Enfin, et ce en guise de clin d’œil amusé, car Civil War reste globalement très noir : Dieu sait si cette ancienne Marie-Antoinette du septième art qu’est Kirsten Dunst s'y connaît en matière de fin du monde ; elle pourrait presque à elle toute seule inventer un genre : LE film de la fin, avec femmes dépressives à l’écran. Cf. le Sofia Coppola versaillais de 2006, mâtinant, en bulle ouatée sexy et chantillesque, tête de reine honnie tranchée (hors cadre) et macarons Ladurée pop, sans oublier également en commun leur vaporeux Virgin Suicides (2000), avec jeunes femmes blondes éthérées belles à mourir là-dedans !, et le poisseux et sombre Melancholia (2011), chef-d’œuvre dépressif signé Lars von Trier, puissant soleil noir filmique restant bien en tête, stase malaisante hallucinogène obsédante même des années après l’avoir vue, se posant là, devant notre rétine, comme une bonne grosse migraine, un poil psychédélique, pour nuit blanche. Au secours, sortez-moi de ce cauchemar, mariage froufroutant compris !

« La jeune fille à la fleur » (1967), cliché célébrissime du Français Marc Riboud (1923-2016)

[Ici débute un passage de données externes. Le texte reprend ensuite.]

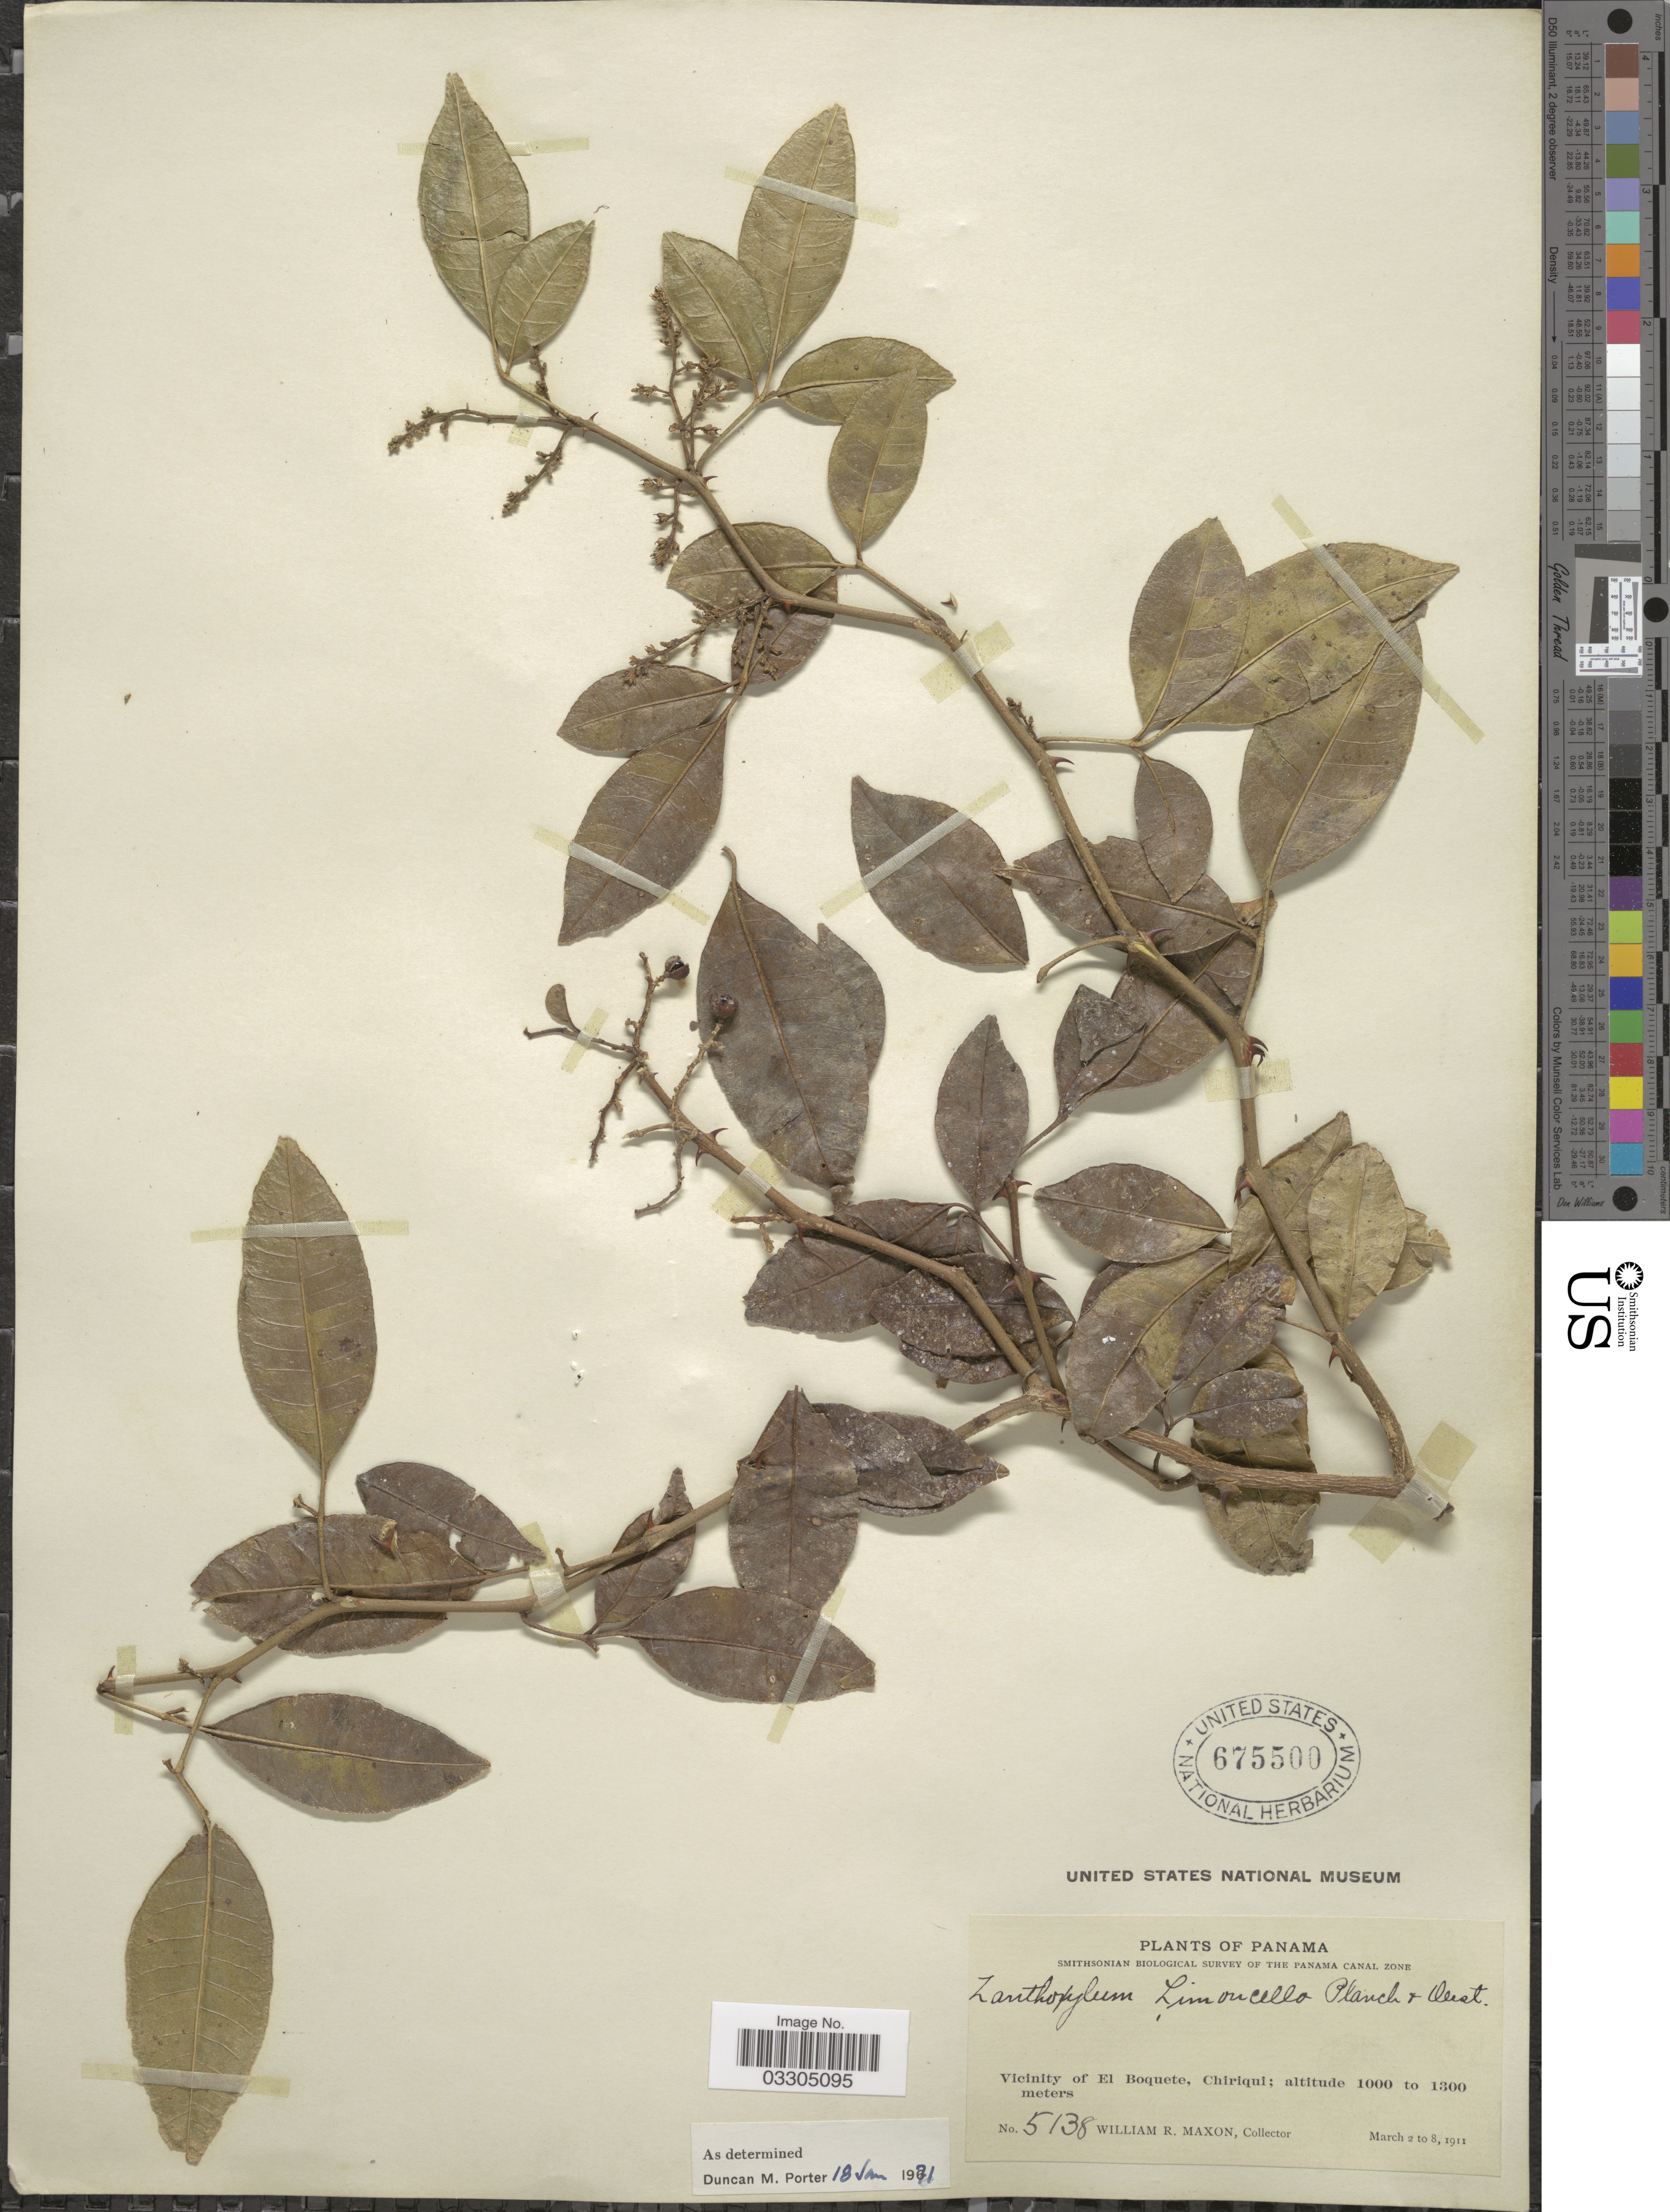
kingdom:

Emballé, c'est pesé : du 4 sur 5 pour moi (©photos V. D.), il y a suffisamment de film d'auteur distillé dans ce blockbuster pyrotechnique qu'est Civil War, en gros un « blockbuster pour adultes », pour le distinguer. Et puis, il n’est pas impossible d’aimer un film pour d’infimes détails, comme ce formidable passage, aux allures de temps suspendu, montrant Lee (Dunst), qui commence alors à ne plus vouloir retourner au front car elle ne veut plus faire partie de la guerre en cours (peut-être en fait a-t-elle en mémoire la phrase de la jeune femme lectrice, carrément à l’Ouest, croisée précédemment dans une ville sous cloche en partie désertée, disant « Nous, ce qu’on veut, c’est rester à l’écart, avec tout ce qu’on voit aux infos, c’est ce qu’il y a de mieux à faire »), simplement allongée au sol, au ras de l’herbe en plein milieu d’un affrontement, ses yeux « photographiques » préférant fixer de jeunes pousses - l’objectif de la caméra fait alors finement le point sur ces modestes petites fleurs sauvages naissantes. Question cliché, non pas au sens de poncif mais d’image photographique légendaire, certes on peut penser à la photographie évanescente du floral Virgin Suicides. Mais, à ce moment-là, j’ai davantage eu en souvenir la puissante Jeune fille à la fleur (1967) de Marc Riboud (1923-2016), cliché culte, estampillé « Flower Power », mouvance hippie des sixties prônant la non-violence, photo prise justement, pendant une manifestation à Washington, contre l'intervention américaine au Vietnam, qui montre frontalement une jeune manifestante de 17 ans, Jan Rose Kasmir, s’approcher, la fleur au(x) fusil(s), de soldats équipés de fusils à baïonnette : son arme à elle, inoffensive, étant une fleur. Oui, plutôt que de plastronner la froideur des armes nourrissant le jeu de massacre de la folie guerrière, il est bon de se rappeler, surtout en cette période pour le moins tendue que nous connaissons, la poésie d’une fleur comme flux vital de l'espérance. Là, l’humaniste Alex Garland, avec ce petit rien des plus délicats, vient nous toucher en plein cœur. 

Civil War (États-Unis, Royaume-Uni, durée : 1h49), réalisation et scénario : Alex Garland. Image : Rob Hardy, montage : Jake Roberts. Avec Kirsten Dunst, Cailee Spaeny, Wagner Moura, Stephen McKinley Henderson, Nick Offerman et Jesse Plemons. Production : DNA Films, IPR.VC. Distribution : Metropolitan Film export. En salle depuis le 17 avril 2024.